While the previous offerings and sacrifices were ones that the people did, the section from 6:8–7:38 deals with general and continual priestly duties. The burnt offering was presented in the morning and evening for the whole nation (see Exodus 29:38-43). The holy fire on the altar had to keep burning because God had started it. This represented God’s continual presence in the sacrificial system. It showed the people that only by God’s gracious favor could their sacrifices be acceptable.

Lets Bring it Home: God’s fire is present in each believer’s life today. He lights the fire when the Holy Spirit comes to live in us, and he tends it so that we will grow in grace as we walk with him. When we are aware that God lives in us, we have confidence to come to him for forgiveness and restoration. We can carry out our work with strength and enthusiasm.


Under Gods Command (Book of Leviticus)

Leviticus 6:1-7 (The Guilt Offering)

1-7 The LORD said to Moses: 2“If anyone sins and is unfaithful to the LORD by deceiving a neighbor about something entrusted to them or left in their care or about something stolen, or if they cheat their neighbor, 3or if they find lost property and lie about it, or if they swear falsely about any such sin that people may commit— 4when they sin in any of these ways and realize their guilt, they must return what they have stolen or taken by extortion, or what was entrusted to them, or the lost property they found, 5or whatever it was they swore falsely about. They must make restitution in full, add a fifth of the value to it and give it all to the owner on the day they present their guilt offering. 6And as a penalty they must bring to the priest, that is, to the LORD, their guilt offering, a ram from the flock, one without defect and of the proper value. 7In this way the priest will make atonement for them before the LORD, and they will be forgiven for any of the things they did that made them guilty.”

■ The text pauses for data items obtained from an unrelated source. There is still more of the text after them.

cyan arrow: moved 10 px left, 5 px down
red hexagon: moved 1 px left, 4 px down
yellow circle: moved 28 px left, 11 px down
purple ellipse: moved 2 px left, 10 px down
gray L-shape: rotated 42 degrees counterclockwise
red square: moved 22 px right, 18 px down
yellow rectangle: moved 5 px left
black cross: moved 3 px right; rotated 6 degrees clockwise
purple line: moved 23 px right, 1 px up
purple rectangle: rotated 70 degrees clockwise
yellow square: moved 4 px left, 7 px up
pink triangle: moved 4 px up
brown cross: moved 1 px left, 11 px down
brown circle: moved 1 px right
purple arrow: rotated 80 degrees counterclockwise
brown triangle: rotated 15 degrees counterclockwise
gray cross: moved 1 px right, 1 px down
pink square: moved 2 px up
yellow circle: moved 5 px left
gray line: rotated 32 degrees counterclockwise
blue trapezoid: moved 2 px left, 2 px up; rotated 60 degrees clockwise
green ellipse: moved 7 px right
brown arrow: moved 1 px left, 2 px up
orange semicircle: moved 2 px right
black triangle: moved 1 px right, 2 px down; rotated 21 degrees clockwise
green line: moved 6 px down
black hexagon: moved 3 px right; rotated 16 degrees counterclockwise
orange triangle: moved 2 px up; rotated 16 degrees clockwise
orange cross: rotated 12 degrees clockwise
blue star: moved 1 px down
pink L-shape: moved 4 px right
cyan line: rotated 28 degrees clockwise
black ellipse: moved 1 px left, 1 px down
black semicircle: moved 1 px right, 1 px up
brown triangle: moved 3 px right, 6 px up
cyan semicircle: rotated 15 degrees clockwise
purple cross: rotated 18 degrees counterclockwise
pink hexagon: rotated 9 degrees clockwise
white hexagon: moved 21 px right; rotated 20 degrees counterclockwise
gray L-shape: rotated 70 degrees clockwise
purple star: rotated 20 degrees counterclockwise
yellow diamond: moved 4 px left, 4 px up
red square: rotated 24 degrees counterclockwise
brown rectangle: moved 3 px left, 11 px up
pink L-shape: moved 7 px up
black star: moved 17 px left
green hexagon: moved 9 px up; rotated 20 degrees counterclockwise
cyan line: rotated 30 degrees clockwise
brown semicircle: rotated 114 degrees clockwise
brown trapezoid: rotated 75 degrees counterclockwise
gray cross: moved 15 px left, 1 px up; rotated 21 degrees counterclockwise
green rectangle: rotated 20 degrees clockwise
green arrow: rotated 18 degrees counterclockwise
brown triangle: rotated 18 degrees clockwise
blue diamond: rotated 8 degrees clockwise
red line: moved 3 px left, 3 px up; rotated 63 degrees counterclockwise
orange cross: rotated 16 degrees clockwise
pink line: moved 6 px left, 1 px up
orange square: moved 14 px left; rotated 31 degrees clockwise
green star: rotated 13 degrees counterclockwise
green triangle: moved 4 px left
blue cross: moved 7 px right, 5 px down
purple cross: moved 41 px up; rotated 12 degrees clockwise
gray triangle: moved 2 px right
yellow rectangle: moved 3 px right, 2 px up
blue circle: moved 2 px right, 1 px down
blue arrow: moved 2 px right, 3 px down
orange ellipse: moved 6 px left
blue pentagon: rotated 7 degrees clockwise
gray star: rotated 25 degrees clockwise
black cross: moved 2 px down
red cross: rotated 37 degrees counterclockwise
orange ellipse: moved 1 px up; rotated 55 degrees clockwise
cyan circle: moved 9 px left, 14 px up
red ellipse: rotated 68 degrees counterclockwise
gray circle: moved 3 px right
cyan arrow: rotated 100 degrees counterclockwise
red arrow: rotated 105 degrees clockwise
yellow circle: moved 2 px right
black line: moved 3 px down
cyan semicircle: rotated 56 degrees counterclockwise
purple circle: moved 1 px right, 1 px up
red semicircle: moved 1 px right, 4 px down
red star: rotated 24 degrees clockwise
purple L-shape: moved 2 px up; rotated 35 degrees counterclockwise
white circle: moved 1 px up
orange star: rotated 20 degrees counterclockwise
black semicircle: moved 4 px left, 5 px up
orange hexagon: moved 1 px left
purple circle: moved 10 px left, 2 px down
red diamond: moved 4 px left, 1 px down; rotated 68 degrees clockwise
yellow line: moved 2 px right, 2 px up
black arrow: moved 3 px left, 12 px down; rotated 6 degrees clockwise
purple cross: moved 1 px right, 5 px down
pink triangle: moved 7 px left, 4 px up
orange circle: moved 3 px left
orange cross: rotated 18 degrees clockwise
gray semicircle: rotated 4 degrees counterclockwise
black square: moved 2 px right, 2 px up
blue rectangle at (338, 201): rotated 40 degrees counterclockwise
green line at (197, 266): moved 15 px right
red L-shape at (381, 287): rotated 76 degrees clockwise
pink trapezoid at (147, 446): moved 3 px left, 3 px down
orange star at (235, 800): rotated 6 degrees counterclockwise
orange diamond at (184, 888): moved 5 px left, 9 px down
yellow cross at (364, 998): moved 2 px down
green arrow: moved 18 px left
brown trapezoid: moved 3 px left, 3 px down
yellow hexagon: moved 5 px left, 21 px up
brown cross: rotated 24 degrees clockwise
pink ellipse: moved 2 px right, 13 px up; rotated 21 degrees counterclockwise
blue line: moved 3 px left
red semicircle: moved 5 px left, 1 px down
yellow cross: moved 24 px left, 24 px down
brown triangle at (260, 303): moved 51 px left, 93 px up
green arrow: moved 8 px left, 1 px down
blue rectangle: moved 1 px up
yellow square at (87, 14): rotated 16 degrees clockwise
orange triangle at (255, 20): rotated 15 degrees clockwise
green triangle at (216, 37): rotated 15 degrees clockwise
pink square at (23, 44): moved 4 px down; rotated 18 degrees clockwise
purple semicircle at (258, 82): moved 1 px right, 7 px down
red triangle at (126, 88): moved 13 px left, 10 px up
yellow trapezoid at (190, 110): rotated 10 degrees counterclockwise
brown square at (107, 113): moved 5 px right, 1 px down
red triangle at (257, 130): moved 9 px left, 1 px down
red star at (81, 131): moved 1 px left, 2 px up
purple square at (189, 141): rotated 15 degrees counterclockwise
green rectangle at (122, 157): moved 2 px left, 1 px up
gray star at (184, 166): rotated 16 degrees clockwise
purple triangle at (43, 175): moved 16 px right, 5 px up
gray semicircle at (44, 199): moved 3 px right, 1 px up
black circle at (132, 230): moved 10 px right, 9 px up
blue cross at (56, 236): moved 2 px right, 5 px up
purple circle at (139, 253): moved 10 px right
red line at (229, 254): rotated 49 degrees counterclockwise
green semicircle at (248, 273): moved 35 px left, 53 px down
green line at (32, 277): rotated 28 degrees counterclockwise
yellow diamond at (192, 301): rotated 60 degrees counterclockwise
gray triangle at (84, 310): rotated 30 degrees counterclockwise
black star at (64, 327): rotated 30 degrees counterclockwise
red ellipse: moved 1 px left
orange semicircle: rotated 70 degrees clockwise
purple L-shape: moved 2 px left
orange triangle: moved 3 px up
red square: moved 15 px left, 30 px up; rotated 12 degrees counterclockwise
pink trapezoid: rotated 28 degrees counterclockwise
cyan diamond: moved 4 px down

Here we discover that stealing involves more than just taking from someone. Finding something and not returning it or failing to return something borrowed are other forms of stealing. These are sins against God and not just your neighbor, a stranger, or a large business. 

Lets Bring it Home: If you have gotten something deceitfully, then confess your sin to God, apologize to the owner, and return the stolen items—with interest.